Jusqu’ici, en dépit de provocations répétées depuis 2006 dont les principales victimes étaient surtout chiites, le Hezbollah avait refusé d’employer les armes et prié ses partisans de ne pas répondre aux provocations. Les décisions du Conseil des ministres du 7 mai requérant le démantèlement du système de communication du Hezbollah ne pouvait qu’appeler une réaction vive de ce mouvement.
Certains considèrent que les affrontements initiés par le Hezbollah étaient une tentative de coup d’Etat. Qu’en pensez-vous ?
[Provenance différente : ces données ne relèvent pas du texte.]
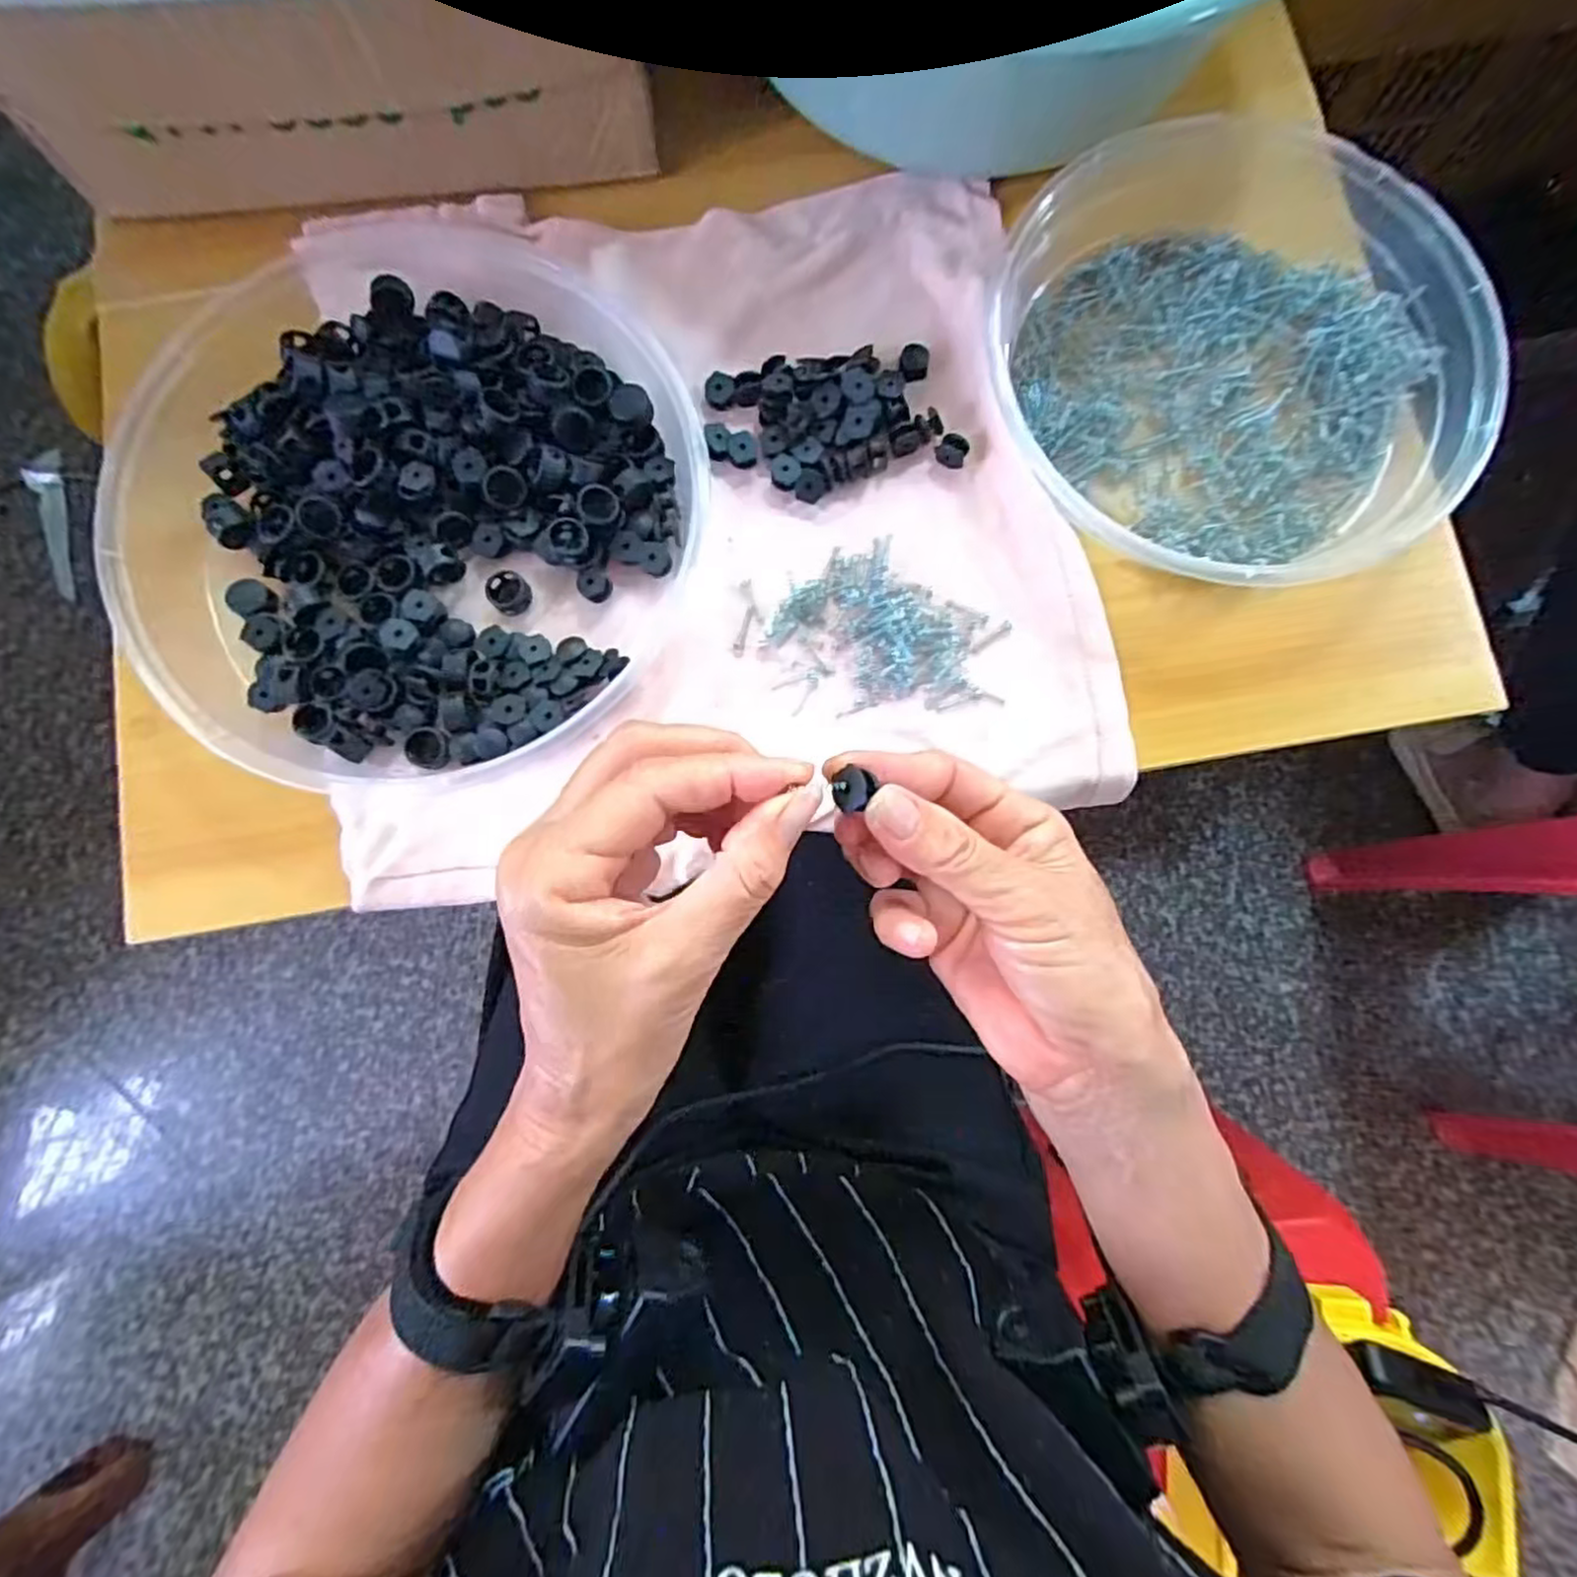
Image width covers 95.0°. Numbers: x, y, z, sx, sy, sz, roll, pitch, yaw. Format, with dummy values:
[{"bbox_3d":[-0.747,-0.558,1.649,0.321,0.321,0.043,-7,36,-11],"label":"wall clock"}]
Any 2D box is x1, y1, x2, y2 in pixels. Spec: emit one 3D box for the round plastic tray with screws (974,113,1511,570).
[{"bbox_3d":[0.194,-0.194,0.317,0.192,0.038,0.221,-29,83,-5],"label":"round plastic tray with screws"}]

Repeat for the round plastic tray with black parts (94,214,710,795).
[{"bbox_3d":[-0.153,-0.129,0.304,0.222,0.035,0.248,-4,82,-1],"label":"round plastic tray with black parts"}]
La remise immédiate et spontanée des positions conquises par les armes, le plus souvent d’ailleurs par des partis alliés au Hezbollah, et non pas par les combattants de la résistance, prouvent bien qu’il n’était pas dans l’intention de la coalition alliée au Hezbollah de faire un coup d’Etat. En revanche, dans la caricature qui est souvent faite du conflit au Liban entre des « bons démocrates pro-occidentaux » et des « vilains pro-syriens et pro-iraniens » qui veulent torpiller les efforts américains de paix, toute la dimension interne de la crise a été en général passée sous silence.
Dans les médias occidentaux, on a complètement oublié, qu’un coup d’Etat permanent a déjà eu lieu au Liban, par le refus de M. Siniora de présenter la démission de son gouvernement, en novembre 2006, lorsque les ministres représentant la communauté chiite ont quitté le gouvernement sans qu’ils soient remplacés. Or la Constitution libanaise et le Pacte national exigent que toutes les communautés soient équitablement représentées au sein du Conseil des ministres.
Le maintien d’un gouvernement tronqué depuis 18 mois constitue donc en lui-même un acte grave mettant en danger la paix civile au Liban.
Pour ce qui est du Hezbollah, il ne faut pas perdre de vue, quels que soient les liens idéologiques ou de financement et d’armement avec l’Iran, qu’il s’agit d’un mouvement de citoyens libanais, qui ont défendu leur terre contre l’armée israélienne depuis 1982 et l’ont payé cher, en vies humaines, égalementi. Ce n’est pas un corps étranger à la société libanaise, comme ont pu l’être les mouvements armés palestiniens dans la période 1969-1982, ou des membres de l’internationale islamiste ben ladeniste à laquelle se rattache des groupes sunnites de toutes les nationalités arabes, comme le Fath el Islam au Liban.